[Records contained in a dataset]
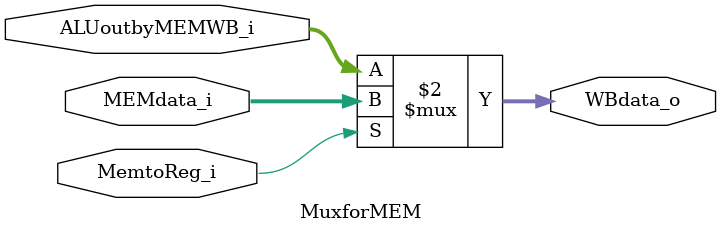
<source format=v>
module MuxforMEM (
    MemtoReg_i,
    MEMdata_i,
    ALUoutbyMEMWB_i,
    WBdata_o
);

input	[31:0]		ALUoutbyMEMWB_i, MEMdata_i;
input				MemtoReg_i;
output	[31:0]		WBdata_o;

assign	WBdata_o = (MemtoReg_i == 1'b0)?  ALUoutbyMEMWB_i : MEMdata_i;
   

endmodule
</source>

- WHAT THE EXERCISE ASKS
Output all of the data exactly. Skip the pictures.

- TASK OUTPUT
<source format=v>
module MuxforMEM (
    MemtoReg_i,
    MEMdata_i,
    ALUoutbyMEMWB_i,
    WBdata_o
);

input	[31:0]		ALUoutbyMEMWB_i, MEMdata_i;
input				MemtoReg_i;
output	[31:0]		WBdata_o;

assign	WBdata_o = (MemtoReg_i == 1'b0)?  ALUoutbyMEMWB_i : MEMdata_i;
   

endmodule
</source>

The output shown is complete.